Она вздохнула, набираясь духу, – под глазами у нее залегли синие тени, а сами глаза блестели, – и без обиняков выпалила фразу, которую, вне всякого сомнения, приготовила заранее:

– Я не хотела уходить, не поговорив с тобой, чтобы ты не думал, будто я убегаю. – Все это она сказала на одном дыхании, ледяным тоном, которым обычно пользовалась, подвергая меня эмоциональным пыткам. – Только прошу, ради всего святого, не устраивай сцен и не грози покончить с собой. Мы с тобой уже не в том возрасте… Прости, что говорю жестокие вещи, но, думаю, сейчас так будет лучше.

Я рухнул на стул – напротив нее. И почувствовал бесконечную усталость.

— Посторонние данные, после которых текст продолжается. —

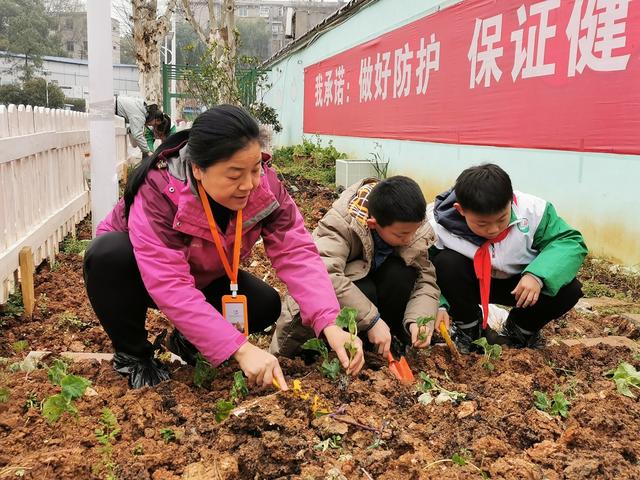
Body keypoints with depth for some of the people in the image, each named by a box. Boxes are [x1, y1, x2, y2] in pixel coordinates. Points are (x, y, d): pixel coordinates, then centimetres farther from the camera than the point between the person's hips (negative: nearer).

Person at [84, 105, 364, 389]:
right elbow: (170, 286, -43)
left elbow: (295, 251, -30)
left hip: (204, 280, 4)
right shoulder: (157, 192, -38)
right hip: (140, 275, -3)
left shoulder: (264, 185, -24)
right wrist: (240, 349, -50)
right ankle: (132, 355, -10)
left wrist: (328, 324, -44)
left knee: (265, 305, -19)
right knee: (109, 254, -36)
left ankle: (189, 339, 8)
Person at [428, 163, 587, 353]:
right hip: (469, 284, -1)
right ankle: (469, 329, -4)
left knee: (569, 289, -23)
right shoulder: (439, 225, -29)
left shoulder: (532, 210, -27)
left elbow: (571, 242, -20)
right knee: (445, 264, -33)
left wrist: (538, 275, -37)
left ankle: (521, 330, 9)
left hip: (519, 284, 2)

Мне показалось, что я слушаю заезженную пластинку: одна и та же фраза повторялась и повторялась, только вот звук с каждым разом становился все глуше. Скверная девчонка по-прежнему была очень бледна, но теперь лицо ее искажал гнев, как будто необходимость сидеть здесь и давать какие-то объяснения наполнила ее злобой против меня.

– Ты сам видел: я очень старалась приладиться к такого рода жизни – чтобы порадовать тебя, отплатить за то, что ты мне помог, когда я была больна. – Казалось, ее холодность закипает яростью. – Больше не могу. Для меня это не жизнь. Если я из сострадания либо из жалости останусь с тобой, я тебя в конце концов возненавижу. А я не хочу тебя ненавидеть. Попробуй понять, если сможешь.

вернуться

121

Дорогой (ит.).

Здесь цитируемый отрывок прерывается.